Before you use Pai-Megatron-Patch to accelerate model training, you must install a Pai-Megatron-Patch image. This topic describes the limits and procedure of installing a Pai-Megatron-Patch image.
Limits
You can install a Pai-Megatron-Patch image only on GPU-accelerated instances.
The GPU driver version is 460.32 or later.
Procedure
Install a Pai-Megatron-Patch image in DLC
Deep Learning Containers (DLC) of Platform for AI (PAI) is a cloud-native all-in-one platform on which you can train deep learning models. DLC provides a flexible, stable, easy-to-use, and high-performance training environment. DLC supports various algorithms, including large-scale distributed deep learning algorithms and custom algorithm frameworks. This helps developers and enterprises reduce costs and improve efficiency.
DLC allows you to install custom images, including Pai-Megatron-Patch images. You need to only pass the URL of a Pai-Megatron-Patch image to DLC. Then, the system automatically installs the image. After the image is installed, you can perform ultra-large distributed training on multiple multi-GPU servers based on Pai-Megatron-Patch in DLC.
Perform the following steps to install a Pai-Megatron-Patch image:
Log on to the PAI console.
In the left-side navigation pane, click Workspaces. On the Workspaces page, click the name of the workspace that you want to manage.
In the left-side navigation pane of the Workspace page, choose Model Development and Training > Deep Learning Containers (DLC). Click Create Job.
On the page that appears, configure the parameters. The following descriptions provide the configurations of key parameters. You can configure other parameters based on your business requirements. For more information about the parameters, see Submit training jobs.
Environment Information: Set Node Image to Image Address and enter the address of the image Pai-Megatron-Patch in the field that appears. The image address is pai-image-manage-registry.cn-wulanchabu.cr.aliyuncs.com/pai/pytorch-training:2.0-ubuntu20.04-py3.10-cuda11.8-megatron-patch-llm.
Resource Information:
Framework: Select PyTorch.
Job Resource: Click in the Instance Type column, select a GPU node, and then select node specifications based on your business requirements.
Click OK.
Install a Pai-Megatron-Patch image in DSW
Data Science Workshop (DSW) is a development environment in the cloud that is used for deep learning algorithm development. JupyterLab is integrated into DSW to allow DSW instances to provide plug-ins for custom development. You can launch Notebook to write, debug, and run Python code without the need to perform O&M configurations. DSW supports open source deep learning frameworks and provides an optimized TensorFlow framework that is developed by Alibaba Cloud. You can optimize compilation to improve the training performance.
DSW also allows you to install custom images. You need to only pass the URL of a Pai-Megatron-Patch image to DSW. Then, the system automatically installs the image. After the image is installed, you can accelerate training based on Pai-Megatron-Patch in DSW.

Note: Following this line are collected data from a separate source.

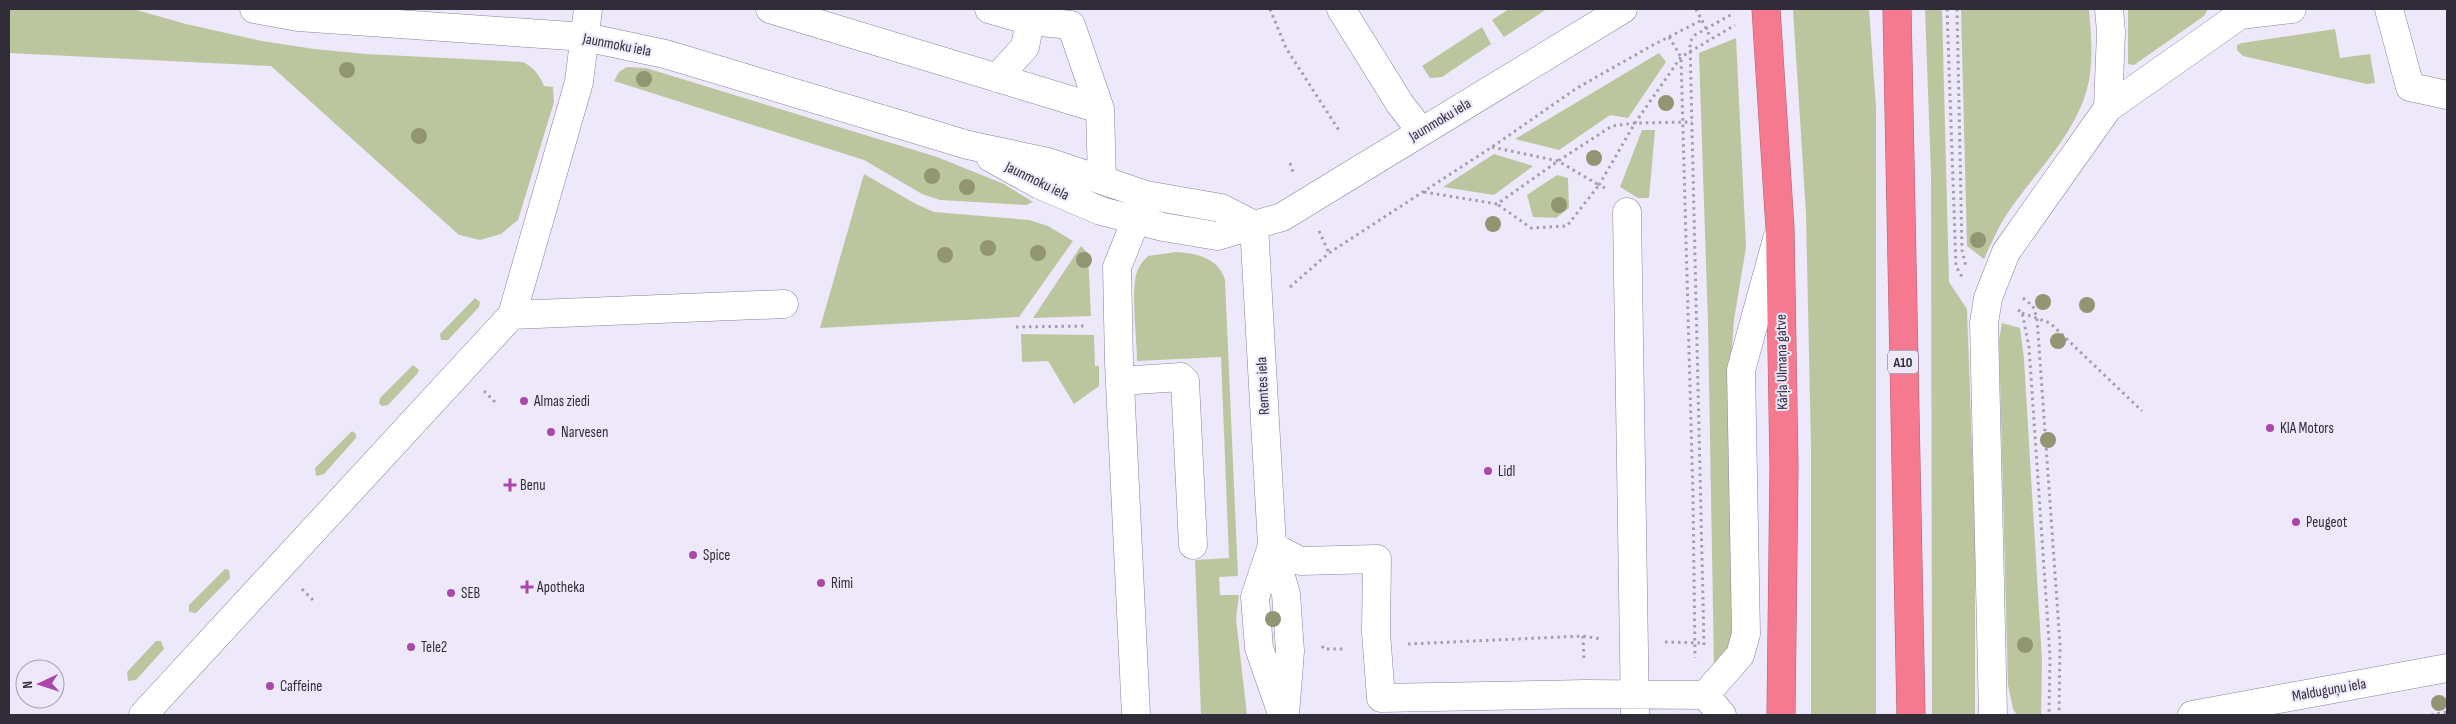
<svg xmlns="http://www.w3.org/2000/svg" width="2456" height="724" font-family="'Sofia Sans Condensed',sans-serif">
	<style>
		.green { fill: #bcc69e }
		.lines { fill: none; stroke-linecap: round; stroke-linejoin: round }
		.minor-casing { stroke: #8a809c; stroke-width: 29 }
		.highway-casing { stroke: #b05f71; stroke-width: 29 }
		.path { stroke: #a39eae; stroke-width: 3; stroke-dasharray: 2.5 4; stroke-linecap: butt }
		.minor { stroke: #fff; stroke-width: 28 }
		.highway { stroke: #f57a8f; stroke-width: 28 }
		.tree { fill: #919572 }
		.poi-dot { fill: #ab46aa; stroke: #eee8fb; stroke-width: 2 }
		.labels { text-anchor: middle; dominant-baseline: central; stroke-width: 4; stroke-linejoin: round; paint-order: stroke }
		.shield { fill: #eee8fb; stroke: #6a6572; stroke-width: 1 }
		.shield-label { font-size: 14px; font-weight: bold; fill: #312d38 }
		.street-label { font-size: 15px; fill: #312d38; stroke: #eee8fb }
		.poi-label { font-size: 15px; fill: #312d38; stroke: #eee8fb; text-anchor: start }
	</style>
	<rect width="100%" height="100%" fill="#eee8fb"/>
	<path class="green" d="M9,9H133L186,24L262,41L314,49L366,54L523,62C534,68 539,74 544,86L553,87L554,102L518,220L501,234L480,240L459,235L271,66L9,53Z
		M1509,9H1547L1504,37L1492,20Z
		M1793,9H1869L1876,108V715H1811V447L1806,214Z
		M1925,9H1942L1949,282L1967,309L1975,533V715H1932L1931,173Z
		M1961,9H2089C2091,34 2094,64 2087,89C2075,134 2037,171 2011,208C2000,223 1992,242 1984,259L1967,246Z
		M2128,9H2208L2204,16L2134,65L2128,64Z
		M1482,27L1491,44L1442,77L1430,78L1422,66Z
		M2335,29L2340,58L2370,54L2375,83L2367,84L2243,56L2237,50V45L2242,43Z
		M1736,38L1746,247L1734,320L1732,347L1734,621L1732,644L1714,667L1708,323L1699,53Z
		M1659,53L1666,62L1628,118L1610,115L1559,150L1515,139Z
		M627,67L646,68L937,157L1004,184L1033,202L1026,205L940,200L922,194L864,160L614,81L619,72Z
		M1642,130H1655L1649,198H1638L1620,187Z
		M1494,154L1533,166L1494,195L1443,187Z
		M864,174L916,204L934,212L1029,220L1048,226L1073,241L1019,317L820,328Z
		M1557,175L1568,178L1569,208L1556,218L1533,217L1527,195Z
		M1081,246L1088,253L1091,316L1033,318Z
		M1176,252C1196,253 1219,258 1225,280L1238,576L1219,577L1220,595H1239L1236,619L1247,715H1201L1195,560L1229,558L1221,357L1137,361C1137,339 1131,295 1136,275C1138,267 1142,262 1148,256Z
		M475,298L480,302L479,307L448,340H441L440,334Z
		M2002,323L2020,328L2024,359L2042,660L2041,715H2017L2013,709L2008,685L1999,340Z
		M1021,334L1094,335L1095,366H1099V386L1074,404L1048,361L1022,362Z
		M413,365L419,370L417,374L388,405L382,406L379,403L380,398Z
		M352,431L356,434V438L324,474L316,476L315,468Z
		M225,569L229,570L230,578L196,613L189,612V605Z
		M156,641H161L164,649L136,680L128,681L127,672Z"/>
	<g class="lines">
		<g class="minor-casing">
			<path id="minor" d="M254,9L298,17L585,37L665,54L968,145L1048,162L1146,195L1221,208L1254,225
				M770,9L1100,109
				M989,9L1030,21L1071,25L1100,109L1102,179
				M1341,9L1400,104L1421,131
				M2389,9L2410,87L2447,95
				M997,78L1025,47L1030,21
				M2108,108L2111,32L2109,9
				M991,158L1040,185L1101,211L1163,227L1217,236L1282,217L1623,9
				M1627,212L1635,715
				M1254,225L1272,546L1286,594L1290,651L1285,715
				M512,315L784,304
				M1120,381L1181,377L1185,381L1193,545
				M1272,546L1300,561L1377,559L1376,633L1381,698L1586,694L1705,695
				M1272,546L1255,597L1259,648L1281,711
				M143,715L512,315L579,82L588,9
				M1136,715L1119,363L1117,267L1143,203
				M1722,715L1705,695L1740,655L1746,634L1741,370L1777,239
				M1993,715L1984,323L1988,298L2006,252L2108,108L2240,15L2292,9
				M2192,715L2447,668"/>
		</g>
		<g class="highway-casing">
			<path id="highway" d="M1766,9L1780,228L1784,467L1781,715
				M1897,9L1911,715"/>
		</g>
		<path class="path" d="M1270,9L1286,48L1340,132
			M1696,9L1711,38
			M1947,9L1956,266L1962,277
			M1957,9L1962,250L1966,267
			M1669,37L1681,57L1693,496L1695,658
			M1492,147L1558,161L1599,185L1567,226L1531,228L1497,204
			M1290,163L1293,172
			M1605,188L1599,185L1635,123L1681,57L1735,25
			M1424,192L1497,204L1558,161L1612,126L1635,123L1692,122
			M1319,231L1329,253
			M1290,287L1329,253L1492,147L1577,88L1653,45L1702,20
			M2023,298L2033,306L2037,318L2060,644L2059,715
			M2018,310L2022,312L2029,347L2050,656L2049,715
			M2022,313L2050,323L2142,411
			M1016,327L1086,326
			M484,391L496,403
			M302,589L314,601
			M1583,636L1584,662
			M1665,642L1704,643
			M1408,644L1583,636L1601,639
			M1704,645L1690,42L1695,35L1734,13
			M1322,646L1324,649H1345
			M2431,715L2447,712"/>
		<use href="#minor" class="minor"/>
		<use href="#highway" class="highway"/>
	</g>
	<g class="tree">
		<circle cx="347" cy="70" r="8"/>
		<circle cx="644" cy="79" r="8"/>
		<circle cx="1666" cy="103" r="8"/>
		<circle cx="419" cy="136" r="8"/>
		<circle cx="1594" cy="158" r="8"/>
		<circle cx="932" cy="176" r="8"/>
		<circle cx="967" cy="187" r="8"/>
		<circle cx="1559" cy="205" r="8"/>
		<circle cx="1493" cy="224" r="8"/>
		<circle cx="1978" cy="240" r="8"/>
		<circle cx="988" cy="248" r="8"/>
		<circle cx="1038" cy="253" r="8"/>
		<circle cx="945" cy="255" r="8"/>
		<circle cx="1084" cy="260" r="8"/>
		<circle cx="2043" cy="302" r="8"/>
		<circle cx="2087" cy="305" r="8"/>
		<circle cx="2058" cy="341" r="8"/>
		<circle cx="2048" cy="440" r="8"/>
		<circle cx="1273" cy="619" r="8"/>
		<circle cx="2025" cy="645" r="8"/>
		<circle cx="2439" cy="703" r="8"/>
	</g>
	<g class="poi-dot">
		<circle cx="524" cy="401" r="5"/>
		<circle cx="2270" cy="428" r="5"/>
		<circle cx="551" cy="432" r="5"/>
		<circle cx="1488" cy="471" r="5"/>
		<path d="M507.5 477.5h5v5h5v5h-5v5h-5v-5h-5v-5h5z"/>
		<circle cx="2296" cy="522" r="5"/>
		<circle cx="693" cy="555" r="5"/>
		<circle cx="821" cy="583" r="5"/>
		<path d="M524.5 579.5h5v5h5v5h-5v5h-5v-5h-5v-5h5z"/>
		<circle cx="451" cy="593" r="5"/>
		<circle cx="411" cy="647" r="5"/>
		<circle cx="270" cy="686" r="5"/>
	</g>
	<g class="labels">
		<rect class="shield" x="1888" y="350.5" width="30" height="23" rx="4"/>
		<g class="shield-label">
			<text x="1903" y="362">A10</text>
		</g>
		<g class="street-label">
			<text transform="translate(617 45) rotate(11)">Jaunmoku iela</text>
			<text transform="translate(1440 120) rotate(-31)">Jaunmoku iela</text>
			<text transform="translate(1037 181) rotate(26)">Jaunmoku iela</text>
			<text transform="translate(1782 362) rotate(-91)">Kārļa Ulmaņa gatve</text>
			<text transform="translate(1263 386) rotate(-93)">Remtes iela</text>
			<text transform="translate(2329 690) rotate(-10)">Malduguņu iela</text>
		</g>
		<g class="poi-label">
			<text x="534" y="401">Almas ziedi</text>
			<text x="2280" y="428">KIA Motors</text>
			<text x="561" y="432">Narvesen</text>
			<text x="1498" y="471">Lidl</text>
			<text x="520" y="485">Benu</text>
			<text x="2306" y="522">Peugeot</text>
			<text x="703" y="555">Spice</text>
			<text x="831" y="583">Rimi</text>
			<text x="537" y="587">Apotheka</text>
			<text x="461" y="593">SEB</text>
			<text x="421" y="647">Tele2</text>
			<text x="280" y="686">Caffeine</text>
		</g>
	</g>
	<rect width="2456" height="724" fill="none" stroke="#312d38" stroke-width="20"/>
	<g transform="translate(40 684) rotate(266)"><circle r="24" fill="#eee8fb" stroke="#a29dad"/>
	<path d="M0-4L9 19L0 12L-9 19Z" fill="#ab46aa"/>
	<text y="-8" font-size="14" font-weight="bold" text-anchor="middle" fill="#312d38">N</text>
	</g>
</svg>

Perform the following steps to install a Pai-Megatron-Patch image:
Log on to the PAI console.
In the left-side navigation pane, click Workspaces. On the Workspaces page, click the name of the workspace that you want to manage.

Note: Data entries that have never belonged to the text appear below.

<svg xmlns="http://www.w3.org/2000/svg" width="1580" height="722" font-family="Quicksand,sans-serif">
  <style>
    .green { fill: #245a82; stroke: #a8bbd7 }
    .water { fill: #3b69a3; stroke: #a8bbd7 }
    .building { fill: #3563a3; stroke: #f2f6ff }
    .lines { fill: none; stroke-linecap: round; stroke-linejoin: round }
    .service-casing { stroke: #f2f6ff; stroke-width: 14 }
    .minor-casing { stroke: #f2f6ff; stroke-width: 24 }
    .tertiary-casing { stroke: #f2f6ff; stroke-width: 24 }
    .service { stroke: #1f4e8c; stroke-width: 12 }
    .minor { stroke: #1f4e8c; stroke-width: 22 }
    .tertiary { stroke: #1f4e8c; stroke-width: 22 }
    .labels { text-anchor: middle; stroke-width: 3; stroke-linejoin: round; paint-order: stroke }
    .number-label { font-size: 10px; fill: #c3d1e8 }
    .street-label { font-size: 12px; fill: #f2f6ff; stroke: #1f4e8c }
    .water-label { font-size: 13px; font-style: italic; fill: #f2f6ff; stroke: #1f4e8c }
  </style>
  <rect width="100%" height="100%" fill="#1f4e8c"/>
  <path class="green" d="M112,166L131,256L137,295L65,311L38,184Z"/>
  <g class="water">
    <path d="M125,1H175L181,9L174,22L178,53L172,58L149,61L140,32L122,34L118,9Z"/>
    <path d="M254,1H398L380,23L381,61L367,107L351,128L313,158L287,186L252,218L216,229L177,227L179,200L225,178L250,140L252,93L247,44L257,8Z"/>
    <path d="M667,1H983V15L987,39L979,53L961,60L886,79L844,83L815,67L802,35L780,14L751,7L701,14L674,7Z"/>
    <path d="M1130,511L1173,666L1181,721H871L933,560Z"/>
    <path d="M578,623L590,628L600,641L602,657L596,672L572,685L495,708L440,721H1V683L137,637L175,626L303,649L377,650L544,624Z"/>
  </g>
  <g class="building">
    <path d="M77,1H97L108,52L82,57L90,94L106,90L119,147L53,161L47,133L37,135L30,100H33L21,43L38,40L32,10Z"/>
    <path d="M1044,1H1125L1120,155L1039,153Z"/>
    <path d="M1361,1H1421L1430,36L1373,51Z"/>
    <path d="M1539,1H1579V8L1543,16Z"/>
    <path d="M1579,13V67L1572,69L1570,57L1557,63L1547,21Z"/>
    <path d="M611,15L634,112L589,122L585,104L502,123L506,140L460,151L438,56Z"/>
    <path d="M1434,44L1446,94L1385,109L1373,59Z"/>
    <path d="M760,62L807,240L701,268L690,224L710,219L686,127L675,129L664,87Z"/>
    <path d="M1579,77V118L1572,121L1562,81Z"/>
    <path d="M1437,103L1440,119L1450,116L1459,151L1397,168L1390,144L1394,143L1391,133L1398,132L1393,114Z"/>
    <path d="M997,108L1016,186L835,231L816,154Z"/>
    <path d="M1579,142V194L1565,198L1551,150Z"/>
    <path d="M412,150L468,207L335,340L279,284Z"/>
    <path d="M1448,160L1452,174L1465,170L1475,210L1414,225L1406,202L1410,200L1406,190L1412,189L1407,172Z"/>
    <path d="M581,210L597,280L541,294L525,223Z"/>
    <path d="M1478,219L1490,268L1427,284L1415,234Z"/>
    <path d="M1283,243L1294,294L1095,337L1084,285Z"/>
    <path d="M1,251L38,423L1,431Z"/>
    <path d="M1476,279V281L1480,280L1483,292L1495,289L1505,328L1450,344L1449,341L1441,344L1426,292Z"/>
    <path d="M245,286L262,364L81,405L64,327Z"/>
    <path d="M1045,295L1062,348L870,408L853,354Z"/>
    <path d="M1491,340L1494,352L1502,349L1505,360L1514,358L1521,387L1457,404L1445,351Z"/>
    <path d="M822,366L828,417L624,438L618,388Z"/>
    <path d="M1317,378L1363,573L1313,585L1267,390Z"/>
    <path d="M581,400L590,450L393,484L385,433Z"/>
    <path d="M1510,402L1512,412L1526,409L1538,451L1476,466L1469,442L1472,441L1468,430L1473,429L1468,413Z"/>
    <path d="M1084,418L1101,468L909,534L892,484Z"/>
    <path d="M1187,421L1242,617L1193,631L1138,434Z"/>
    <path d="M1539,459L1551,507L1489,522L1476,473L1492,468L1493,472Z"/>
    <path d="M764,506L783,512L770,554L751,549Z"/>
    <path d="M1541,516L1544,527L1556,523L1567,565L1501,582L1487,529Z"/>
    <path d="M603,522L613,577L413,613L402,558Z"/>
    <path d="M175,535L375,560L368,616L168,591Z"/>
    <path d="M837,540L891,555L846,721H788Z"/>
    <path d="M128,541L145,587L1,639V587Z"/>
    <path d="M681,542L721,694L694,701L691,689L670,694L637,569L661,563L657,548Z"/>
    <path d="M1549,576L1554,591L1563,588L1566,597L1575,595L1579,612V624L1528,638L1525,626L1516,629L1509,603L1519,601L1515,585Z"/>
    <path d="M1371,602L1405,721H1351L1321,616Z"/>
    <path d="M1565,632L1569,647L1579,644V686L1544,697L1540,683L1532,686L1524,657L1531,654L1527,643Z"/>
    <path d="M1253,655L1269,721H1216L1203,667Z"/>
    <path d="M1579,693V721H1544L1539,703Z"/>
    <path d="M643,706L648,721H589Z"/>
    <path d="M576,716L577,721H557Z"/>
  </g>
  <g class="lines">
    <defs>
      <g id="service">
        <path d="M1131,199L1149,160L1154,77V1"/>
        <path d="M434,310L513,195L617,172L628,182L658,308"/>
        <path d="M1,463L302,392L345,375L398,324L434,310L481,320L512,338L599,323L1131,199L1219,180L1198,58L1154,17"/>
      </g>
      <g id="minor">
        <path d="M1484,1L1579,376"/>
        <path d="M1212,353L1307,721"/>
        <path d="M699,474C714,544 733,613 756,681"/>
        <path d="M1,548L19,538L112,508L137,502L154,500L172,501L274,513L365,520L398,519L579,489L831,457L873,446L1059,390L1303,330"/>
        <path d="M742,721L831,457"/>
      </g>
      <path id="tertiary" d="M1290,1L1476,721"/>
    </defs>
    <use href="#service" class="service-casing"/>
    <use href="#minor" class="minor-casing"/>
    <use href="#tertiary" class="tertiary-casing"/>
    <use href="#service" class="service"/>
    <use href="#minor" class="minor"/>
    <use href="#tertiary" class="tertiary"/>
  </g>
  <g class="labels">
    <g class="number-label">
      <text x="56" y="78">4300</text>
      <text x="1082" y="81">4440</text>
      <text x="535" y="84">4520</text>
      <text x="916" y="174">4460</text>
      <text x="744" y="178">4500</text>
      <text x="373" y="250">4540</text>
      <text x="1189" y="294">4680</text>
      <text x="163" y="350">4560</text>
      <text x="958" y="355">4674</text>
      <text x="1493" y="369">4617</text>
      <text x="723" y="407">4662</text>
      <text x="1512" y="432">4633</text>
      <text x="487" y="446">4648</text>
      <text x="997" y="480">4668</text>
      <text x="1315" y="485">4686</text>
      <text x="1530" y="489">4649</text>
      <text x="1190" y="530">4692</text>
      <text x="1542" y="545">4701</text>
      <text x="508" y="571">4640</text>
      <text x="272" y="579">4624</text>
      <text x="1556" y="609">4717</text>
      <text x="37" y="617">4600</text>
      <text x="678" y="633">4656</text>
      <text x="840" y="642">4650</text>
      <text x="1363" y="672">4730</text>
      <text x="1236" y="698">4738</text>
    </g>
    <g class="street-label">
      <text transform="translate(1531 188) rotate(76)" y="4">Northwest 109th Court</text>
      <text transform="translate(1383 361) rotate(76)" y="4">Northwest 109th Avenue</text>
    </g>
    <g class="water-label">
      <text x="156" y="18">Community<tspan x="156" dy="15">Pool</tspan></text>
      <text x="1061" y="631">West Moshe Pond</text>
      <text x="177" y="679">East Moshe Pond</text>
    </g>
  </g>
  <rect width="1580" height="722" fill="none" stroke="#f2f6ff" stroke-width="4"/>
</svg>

In the left-side navigation pane of the workspace page, choose Model Development and Training > Interactive Modeling (DSW). Click Create Instance.
On the page that appears, configure the parameters. The following descriptions provide the configurations of key parameters. You can configure other parameters based on your business requirements. For more information about the parameters, see Create a DSW instance.
Resource Quota: Select Public Resource Group (Pay-as-you-go).
Instance Type: Click to select a GPU instance type based on your business requirements.
Image: Enter the address of the Pai-Megatron-Patch image in the field. The address is
pai-image-manage-registry.cn-wulanchabu.cr.aliyuncs.com/pai/pytorch-training:2.0-ubuntu20.04-py3.10-cuda11.8-megatron-patch-llm
.
Click Yes. A DSW instance is created.
Use Pai-Megatron-Patch
After you install a Pai-Megatron-Patch image, you can view and use the sample code in the examples folder of Pai-Megatron-Patch.